Чтобы пролезть, пришлось снять ветровку, а затем снова надеть, когда выбралась на огород, выпачкав руки в грязь.
Зоя всегда хорошо ориентировалась на местности, но то было в городе. Интересно, сможет ли она вспомнить дорогу до Марьино, если сосредоточится и соберется? Ведь ей нужно спасти маму и Илюшу, больше ведь некому.
Но в темноте, даже с фонариком, она наверняка заблудится?
А! Внезапно пришла идея. Но получится ли спрятаться?.. Девочка перелезала через забор, когда услышала от сараев голос брата. Брат или стонал, или напевал, один хрен разберет. Ну не бросать же его здесь со знахаркой, ее шайкой зверолюдей и наверняка заколдованной мамой?
– Илья? – тихо позвала Зоя, оставаясь возле забора.
Брат перестал петь и захныкал. Стараясь не шуметь, Зоя осторожно подкралась к сараю и легонько приоткрыла дверь. Света маленького фонарика едва хватило различить, что там внутри…
Илья находился прямо за дверью, возможно, пустующего загона для свиней. Пахло медью, навозом, и что-то черное, густое расплескалось на ворохе соломы под ногами. Брат сидел на коленях в грязи и ел сено вместе с пареной картошкой в кожуре – давился, чавкал и ел.

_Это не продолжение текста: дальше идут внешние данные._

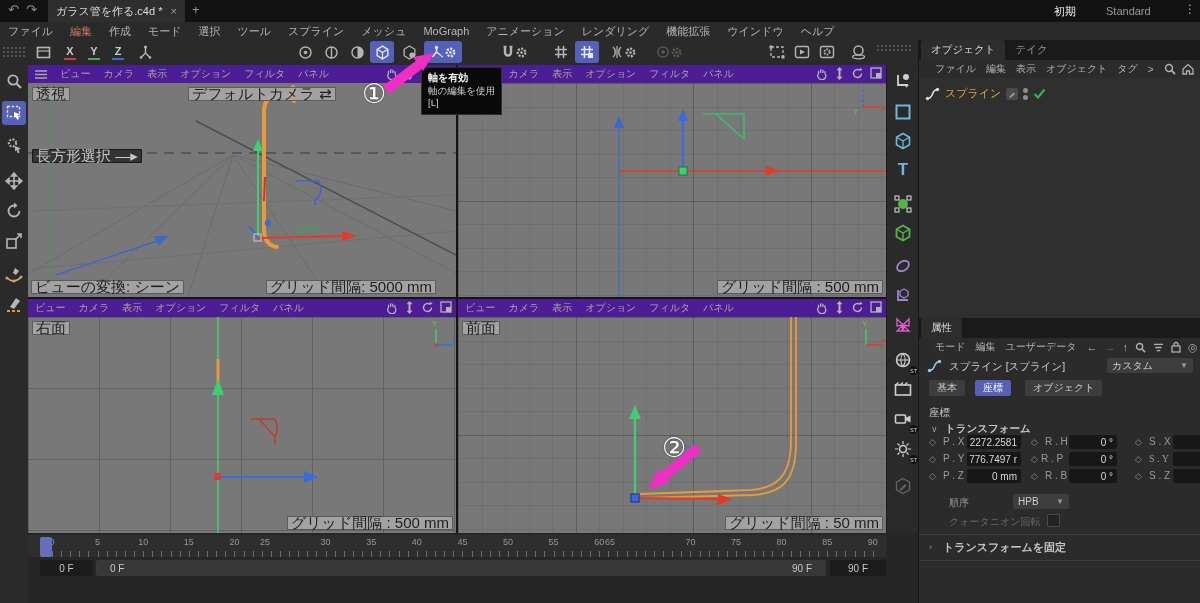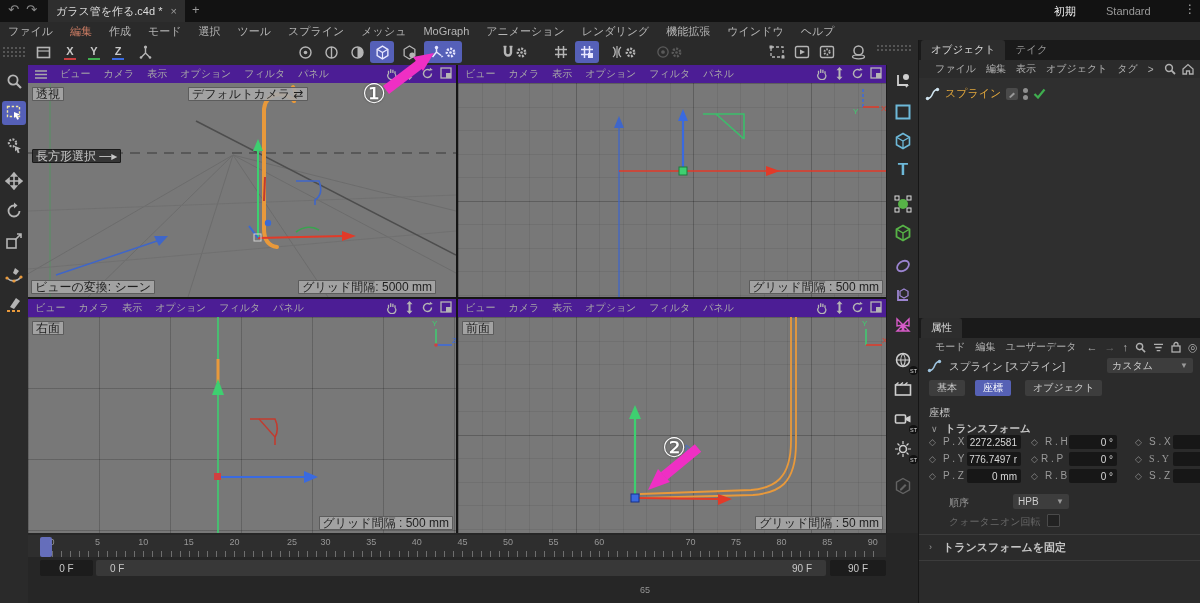--- a/index.html
+++ b/index.html
@@ -46,21 +46,21 @@
   .vp-icons{position:absolute;right:4px;top:2px;display:flex;gap:6px;color:#b5b5b5;}
   .vp-body{position:absolute;left:0;top:18px;right:0;bottom:0;background:#787878;}
   .grid-fine{background-image:
      repeating-linear-gradient(to right,rgba(0,0,0,.07) 0 1px,transparent 1px 23.5px),
      repeating-linear-gradient(to bottom,rgba(0,0,0,.07) 0 1px,transparent 1px 23.5px),
      repeating-linear-gradient(to right,rgba(0,0,0,.16) 0 1px,transparent 1px 117.5px),
      repeating-linear-gradient(to bottom,rgba(0,0,0,.16) 0 1px,transparent 1px 117.5px);}
   .grid-coarse{background-image:
      repeating-linear-gradient(to right,rgba(0,0,0,.18) 0 1px,transparent 1px 71px),
      repeating-linear-gradient(to bottom,rgba(0,0,0,.18) 0 1px,transparent 1px 71px);}
-  .chip{position:absolute;font-size:12px;line-height:12px;padding:0 3px;background:rgba(166,166,166,.92);
+  .chip{position:absolute;font-size:15px;line-height:12px;padding:0 3px;background:rgba(166,166,166,.92);
         color:#1e1e1e;border:1px solid rgba(70,70,70,.75);border-radius:1px;white-space:nowrap;}
   .chip.dark{background:rgba(48,48,48,.92);color:#c8c8c8;border-color:#1a1a1a;}
   .vp svg.lay{position:absolute;left:0;top:0;}
   
   #timeline{position:absolute;left:28px;top:533px;width:858px;height:70px;background:#262626;}
   #ruler{position:absolute;left:0;top:2px;width:858px;height:22px;background:#2e2e2e;}
   #ruler .num{position:absolute;top:2px;transform:translateX(-50%);font-size:9px;color:#969696;}
   #ticks{position:absolute;left:24px;top:16px;width:826px;height:6px;
          background-image:repeating-linear-gradient(to right,#6e6e6e 0 1px,transparent 1px 9.12px);}
   #playhead{position:absolute;left:12px;top:2px;width:12px;height:20px;background:#6a74c8;border-radius:2px;opacity:.92;}
@@ -545,29 +545,29 @@
     </div>
   </div>
 
   <div id="timeline">
     <div id="ruler">
       <span class="num" style="left:24px;">0</span>
       <span class="num" style="left:69.6px;">5</span>
       <span class="num" style="left:115.2px;">10</span>
       <span class="num" style="left:160.8px;">15</span>
       <span class="num" style="left:206.4px;">20</span>
-      <span class="num" style="left:264px;">25</span>
+      <span class="num" style="left:237px;">25</span>
       <span class="num" style="left:297.6px;">30</span>
       <span class="num" style="left:343.2px;">35</span>
       <span class="num" style="left:388.8px;">40</span>
       <span class="num" style="left:434.4px;">45</span>
       <span class="num" style="left:480px;">50</span>
       <span class="num" style="left:525.6px;">55</span>
       <span class="num" style="left:571.2px;">60</span>
-      <span class="num" style="left:617px;margin-top:48px;">65</span>
+      <span class="num" style="left:582px;">65</span>
       <span class="num" style="left:662.4px;">70</span>
       <span class="num" style="left:708px;">75</span>
       <span class="num" style="left:753.6px;">80</span>
       <span class="num" style="left:799.2px;">85</span>
       <span class="num" style="left:844.8px;">90</span>
       <div id="ticks"></div>
       <div id="playhead"></div>
     </div>
     <div class="tl-field" style="left:12px;width:53px;">
         <span>0 F</span>
@@ -828,20 +828,25 @@
       <span class="at-lbl" style="left:30px;top:161px;color:#686868;">クォータニオン回転</span>
       <span class="checkbox" style="left:128px;top:160px;border-color:#4a4a4a;"></span>
 
       <div class="abs" style="left:0;top:180px;width:282px;border-top:1px solid #3c3c3c;"></div>
       <span class="abs" style="left:10px;top:188px;font-size:9px;color:#9a9a9a;">›</span>
       <span class="abs" style="left:24px;top:186px;font-size:11px;color:#c4c4c4;font-weight:bold;">トランスフォームを固定</span>
       <div class="abs" style="left:0;top:206px;width:282px;border-top:1px solid #3c3c3c;"></div>
     </div>
   </div>
 
+  <div id="tooltip">
+    <div class="t1">軸を有効</div>
+    <div class="t2">軸の編集を使用</div>
+    <div class="t3">[L]</div>
+  </div>
 
   <svg id="anno" width="1200" height="603" viewBox="0 0 1200 603">
     <line x1="386" y1="90" x2="420" y2="64" stroke="#ef2fc4" stroke-width="10"></line>
     <polygon points="434,53 423,71 413,57" fill="#ef2fc4"></polygon>
     <line x1="698" y1="448" x2="664" y2="476" stroke="#ef2fc4" stroke-width="10"></line>
     <polygon points="648,490 658,469 670,482" fill="#ef2fc4"></polygon>
   </svg>
   <span class="stepnum" style="left:362px;top:78px;">①</span>
   <span class="stepnum" style="left:662px;top:432px;">②</span>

– Илья, ты чего?! Совсем сдурел?
Зоя схватила брата за плечи, поднимая с коленей и жалея, что больше нет святой воды. Может, ему сейчас бы помогло.
– Пошли, – потянула за собой мычащего Илью. Он заупрямился, снова пытаясь встать на колени, а затем внезапно булькнул и рыгнул, исторгнув из себя зловонную зеленовато-белую жижу.
– Зоя… – испуганно пискнул брат и вдруг заплакал. – Мне страшно. – Он начал лихорадочно оглядываться. – А где мама? Я… Я, наверное, заболел? – выдохнул и замолчал.
– Тише, тише, все хорошо. – Зоя помогла ему подняться. – Не бойся, – шептала и вела замолкшего Илью из сарая.
Зоя сама не знала, где нашла силы и нужные слова, чтобы с братом перебраться через забор. Наверное, удача, наконец, повернулась к ней лицом: на этот раз девочка быстро добралась до папиной машины. Затем забралась внутрь, уложила брата на заднее сиденье, накрыв его пледом и заставив допить остатки минеральной воды из сумки.
Сама же уселась за руль. Крепко задумавшись, она поглядывала на торчащий в замке ключ зажигания. И, стиснув зубы, стала дожидаться утра, впервые в жизни от страха и безысходности обращаясь к Богу за помощью, а помолившись, успокоилась и заснула.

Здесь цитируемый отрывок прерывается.